Farhaṅg-i Āṣafiyya
- Book cover
- Editor: Syed Ahmad Dehlvi
- Original title: فَرْہَن٘گِ آصَفِیَّہ
- Language: Urdu
- Genre: Dictionary
- Publisher: Rifah-e-Aam Press (Lahore)
- Publication date: January 1901 (1st edition)
- Publication place: British India
- Media type: Print
- Website: archive.org/details/FarhangAsifiya

= Farhang-e-Asifiya =

Urdu dictionary

Farhang-e-Asifiya is an Urdu-to-Urdu dictionary compiled by Syed Ahmad Dehlvi. It has more than 60,000 entries in four volumes.

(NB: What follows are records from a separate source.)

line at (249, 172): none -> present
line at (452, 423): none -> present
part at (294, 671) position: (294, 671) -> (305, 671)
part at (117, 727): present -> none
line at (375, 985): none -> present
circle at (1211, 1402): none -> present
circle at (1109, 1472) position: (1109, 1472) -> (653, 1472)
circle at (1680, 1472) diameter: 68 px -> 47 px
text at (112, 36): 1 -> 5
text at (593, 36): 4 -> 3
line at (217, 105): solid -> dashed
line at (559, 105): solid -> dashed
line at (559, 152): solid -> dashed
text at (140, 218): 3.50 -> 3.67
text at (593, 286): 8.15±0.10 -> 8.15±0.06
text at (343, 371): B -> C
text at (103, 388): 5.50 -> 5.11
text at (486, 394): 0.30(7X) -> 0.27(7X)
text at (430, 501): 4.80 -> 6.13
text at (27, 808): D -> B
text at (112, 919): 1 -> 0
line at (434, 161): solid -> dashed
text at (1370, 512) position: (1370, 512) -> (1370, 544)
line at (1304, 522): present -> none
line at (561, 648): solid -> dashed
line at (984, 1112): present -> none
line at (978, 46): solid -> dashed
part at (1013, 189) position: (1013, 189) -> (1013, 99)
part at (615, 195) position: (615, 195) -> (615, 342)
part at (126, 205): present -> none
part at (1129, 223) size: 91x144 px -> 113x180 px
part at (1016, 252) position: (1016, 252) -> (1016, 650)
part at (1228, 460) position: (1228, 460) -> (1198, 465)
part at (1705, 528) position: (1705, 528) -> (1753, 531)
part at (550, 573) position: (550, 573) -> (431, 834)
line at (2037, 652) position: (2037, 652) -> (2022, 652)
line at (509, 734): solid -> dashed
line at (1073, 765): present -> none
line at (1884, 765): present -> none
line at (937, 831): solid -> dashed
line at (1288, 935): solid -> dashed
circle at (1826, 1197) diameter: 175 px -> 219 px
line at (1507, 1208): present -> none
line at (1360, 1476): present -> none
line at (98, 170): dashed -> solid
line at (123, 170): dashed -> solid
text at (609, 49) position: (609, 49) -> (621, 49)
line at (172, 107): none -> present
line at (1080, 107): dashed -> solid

It was first published in January 1901 by the Rifah-e-Aam Press in Lahore.

== History ==
It was compiled from 1868 to 1898. This dictionary is believed to be the most comprehensive work of Urdu lexicon.

== Lexicography ==
There were Urdu dictionaries before this, but they described Urdu vocables either in Persian or in English (because of the emergence of British Raj). These dictionaries contained mostly common words and idioms and had limited extent. This was the first Urdu-to-Urdu dictionary. During its compilation, Syed Dehlvi’s health worsened and he got into monetary issues. It was only completed with the support of the ruler of Nizam of Hyderabad, Mahbub Ali Khan, Asaf Jah VI, after whom the dictionary was named.